The technology business week: Ericsson cuts jobs, UPC Ireland subscribers near 1m


12 Nov 2012

Following cuts in Sweden, Ericsson announces 100 jobs to go in Athlone

A digest of the top business technology news stories from the past week.

Following cuts in Sweden, Ericsson announces 100 jobs to go in Athlone

Ericsson has announced 100 job losses for employees involved in its legacy products at its software campus in Blyry Industrial Estate, Athlone, Co Westmeath.

According to a report from RTÉ News, Ericsson has stated that research and development at the plant will continue.

This follows an announcement on 7 November regarding Ericsson’s plans to scale back its operations in Sweden, where the company is headquartered.

In its efforts to reduce costs, 1,550 jobs were cut in numerous sites across Sweden and in all parts of the organisation, with all employees affected to be informed by March 2013.

UPC Ireland total subscriber levels approaching 1m, also nearing 300k broadband users

Some 300,000 out of UPC Ireland’s total 969,200 subscribers are now signed up for broadband, the company revealed. The company said its seven-year €500m investment in fibre is paying technological dividends with services of up to 150Mbps available to consumers.

During the third quarter, UPC proved its cable broadband infrastructure was capable of reaching speeds as high as 1.4Gbps over a standard home cable.

Overall subscriber levels grew by 110,000 or 13pc to 969,200 year-on-year.

Broadband subscriber levels of 294,300 customers are up 22pc.

The company’s phone business grew 55pc year-on-year to 223,400 paying customers.

Some 384,000 premises are signed up to the company’s digital TV service.

During the quarter, entry-level speeds for the company’s fibre broadband services increased to 50Mbps, mid-tier moved to 100Mbps and top tier now stands at 150Mbps.
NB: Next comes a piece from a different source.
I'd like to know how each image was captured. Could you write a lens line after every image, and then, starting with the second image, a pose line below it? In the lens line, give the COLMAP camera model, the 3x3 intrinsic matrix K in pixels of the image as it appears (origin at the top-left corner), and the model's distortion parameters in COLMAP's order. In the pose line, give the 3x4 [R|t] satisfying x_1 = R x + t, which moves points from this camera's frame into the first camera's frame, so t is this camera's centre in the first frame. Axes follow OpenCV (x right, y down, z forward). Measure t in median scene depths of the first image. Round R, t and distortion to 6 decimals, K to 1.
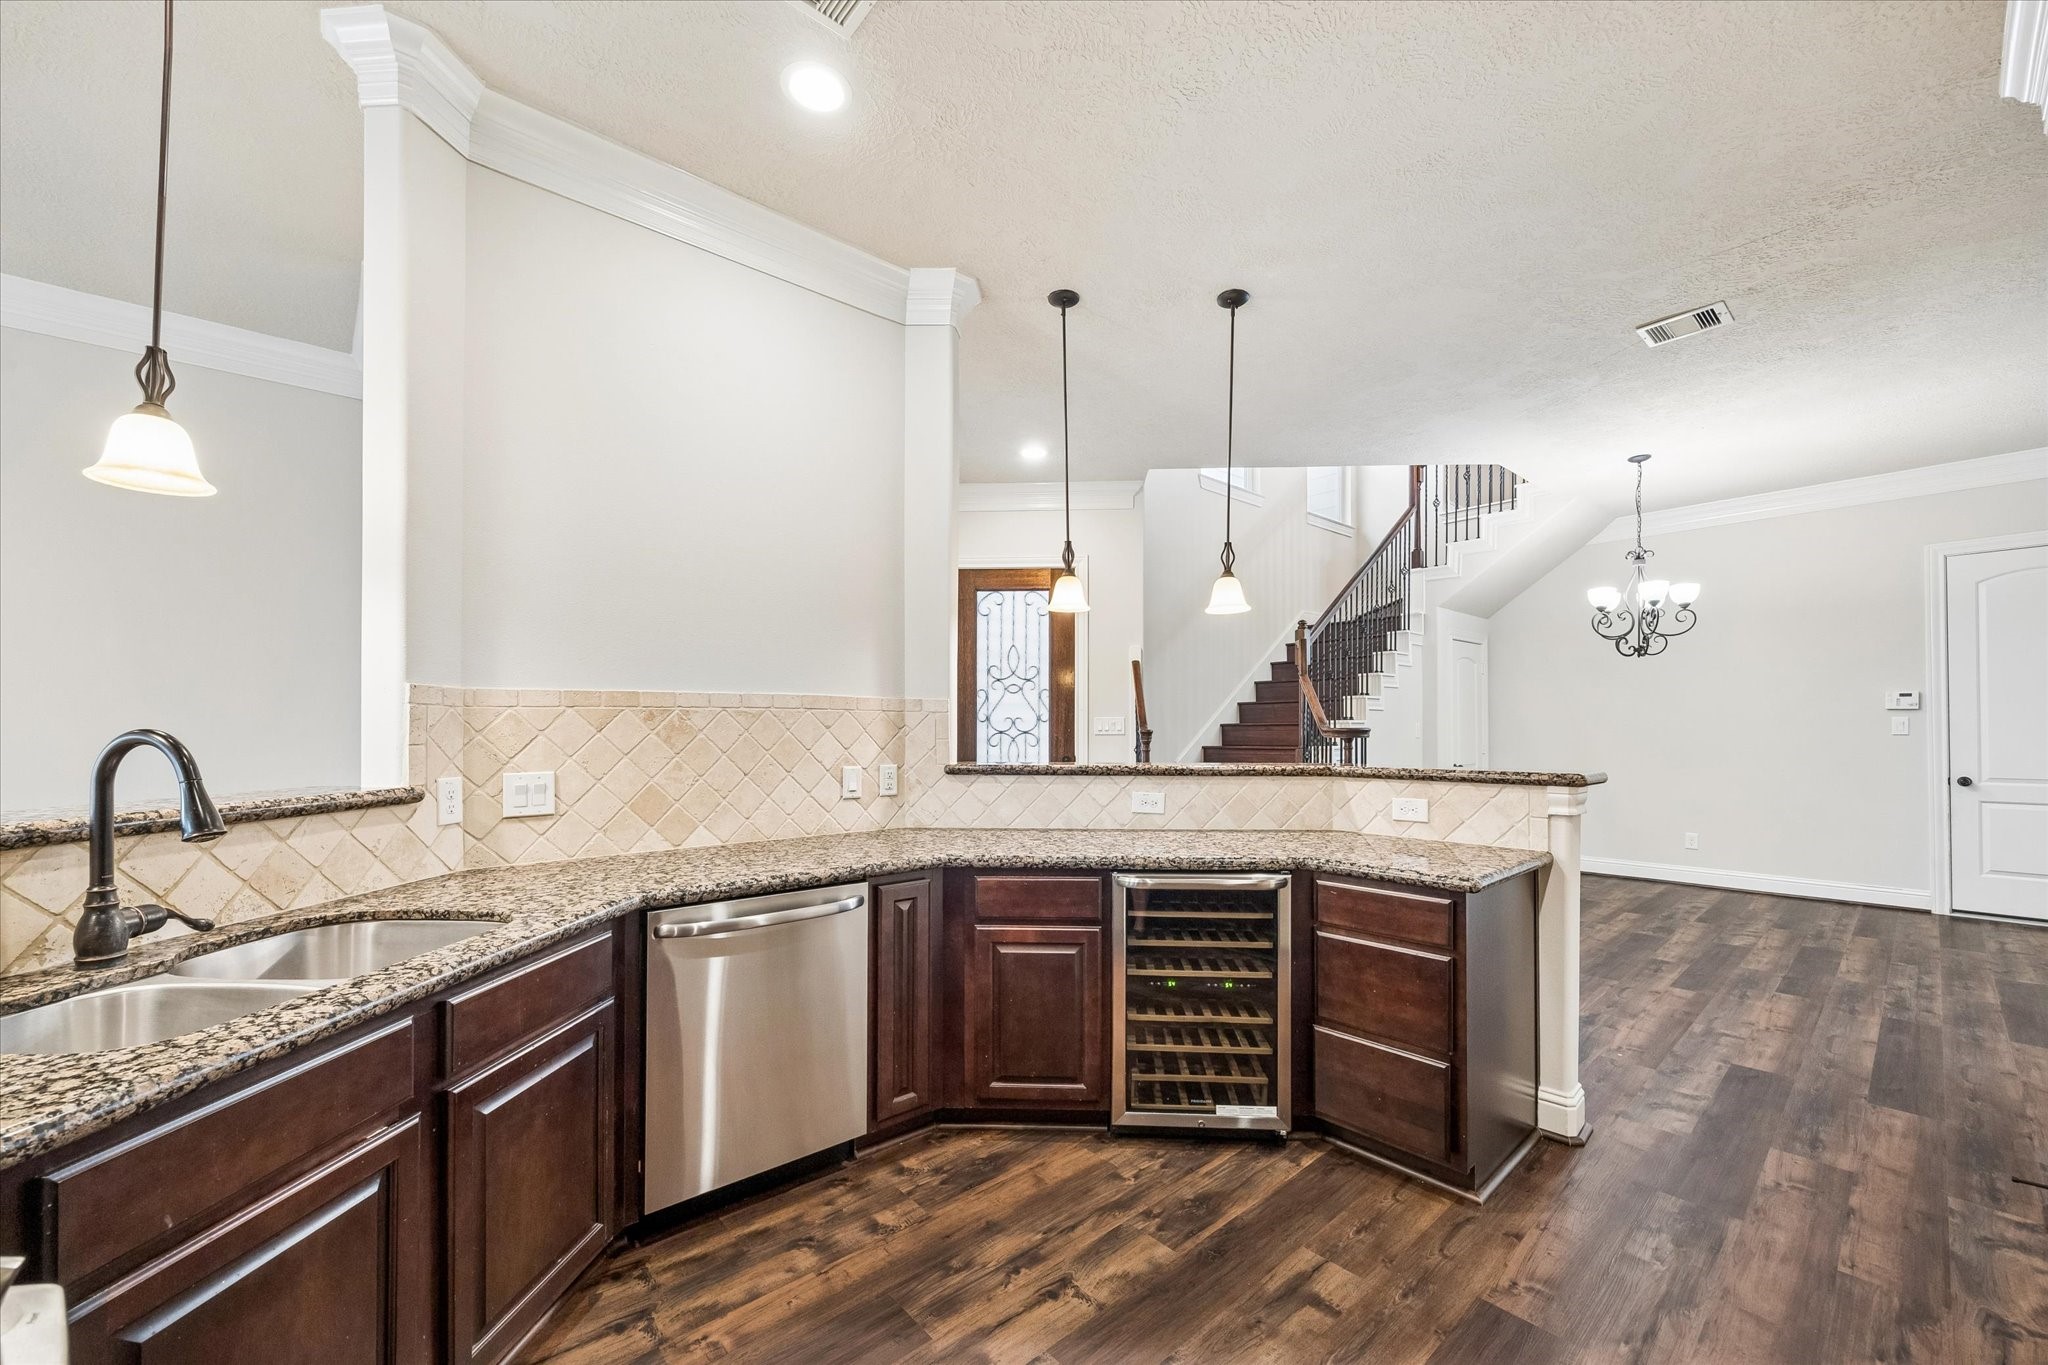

Smart device sales to bypass 1bn in 2013 – Gartner

Some 821m smart devices will be bought worldwide this year, accounting for 70pc of total devices sold in 2012, and the number of smart devices sold in 2013 will exceed the 1bn mark, Gartner Inc reports.

Smart devices include smartphones and tablet computers, and the surge in sales can be attributed to the consumerisation of IT, according to Gartner.

Tablets will be the key accelerator to mobility, said Gartner, which estimated that in 2012 purchases of tablets by businesses will reach 13m units and will more than triple by 2016, to reach 53m units. 

The number of smartphones sold running on the Android operating system is expected to rise, as well. Gartner estimated that 56pc of smartphones purchased by businesses in Europe and North America will be Android devices in 2016, up from 34pc in 2012 and virtually no penetration in 2010. 

European PC market in freefall – double-digit decline across sector in Q3

In what must be a bloodbath for tech retailers, PC shipments in Western Europe fell 15.4pc in the third quarter to 13.6m units shipped. Many vendors tried to clear old inventory ahead of the launch of Windows 8 and were overly cautious about stocking new inventory.

“We’ve witnessed a decline across all PC segments this quarter in Western Europe,” said Meike Escherich, principal analyst at Gartner.

In the third quarter of 2012, mobile PC shipments declined 15.2pc while desktop PC shipments decreased 15.7pc. The professional and consumer PC markets declined 15.8pc and 15pc, respectively. 

PC shipments in June and July were very low, as many vendors were trying to clear inventory from the second quarter of 2012. Channel and retail partners also remained cautious about stocking too much inventory ahead of the Windows 8 launch. 

HP continued to lose market share but retained the No 1 position in the overall and professional PC segments.

Groupon posts US$3m Q3 loss despite 32pc revenue growth

While daily deals site Groupon’s revenues increased 32pc to US$568.6m, the progress has been marred by a US$3m loss due to an acquisition-related charge of US$25.1m.

The e-commerce company reported operating income of US$25.4m in the quarter compared with an operating loss of US$200,000 a year ago.

Operating cash flow decreased 35pc year-over-year to US$421.m, compared with US$64.4m last year.

“Our solid performance in North America was offset by continued challenges in Europe,” said Andrew Mason, CEO of Groupon.